| Exercise description |
Copy these lines word for word, without the pictures.
Begin Data to process
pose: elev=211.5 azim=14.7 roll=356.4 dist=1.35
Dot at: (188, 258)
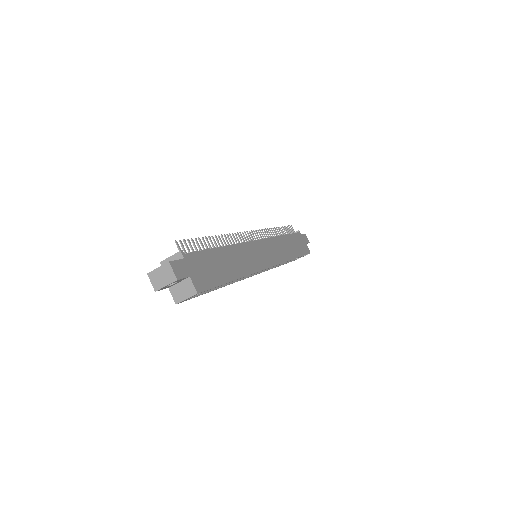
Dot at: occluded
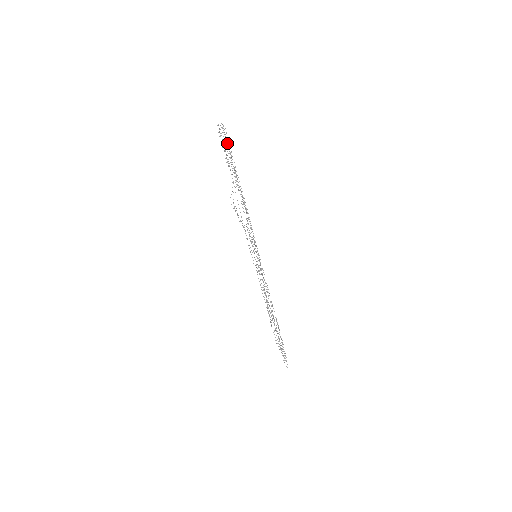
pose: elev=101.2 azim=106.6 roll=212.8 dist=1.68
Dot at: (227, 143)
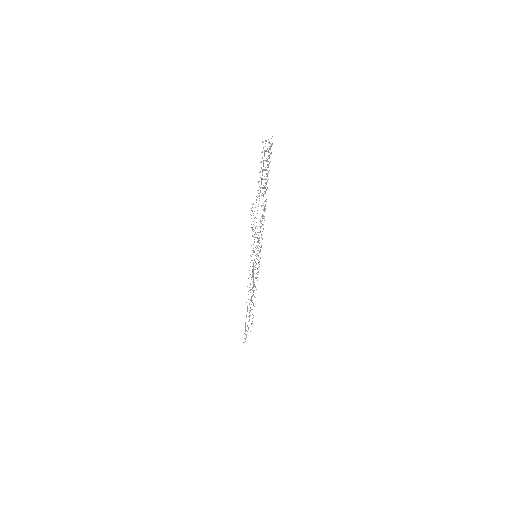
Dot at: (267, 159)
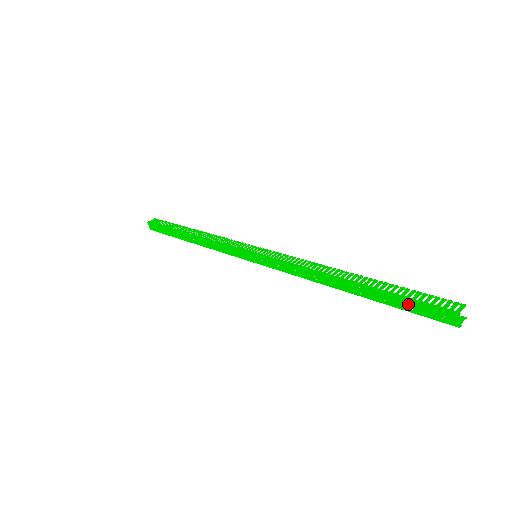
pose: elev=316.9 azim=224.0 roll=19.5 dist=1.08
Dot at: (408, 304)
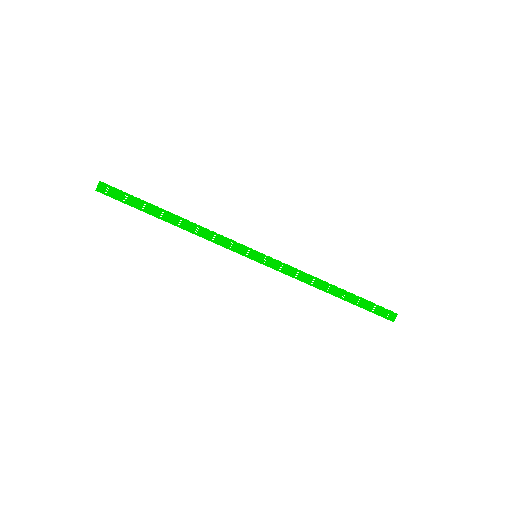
End Data to process
| Complete response |
pose: elev=211.5 azim=14.7 roll=356.4 dist=1.35
Dot at: (188, 258)
Dot at: occluded
pose: elev=101.2 azim=106.6 roll=212.8 dist=1.68
Dot at: (227, 143)
Dot at: (267, 159)
pose: elev=316.9 azim=224.0 roll=19.5 dist=1.08
Dot at: (408, 304)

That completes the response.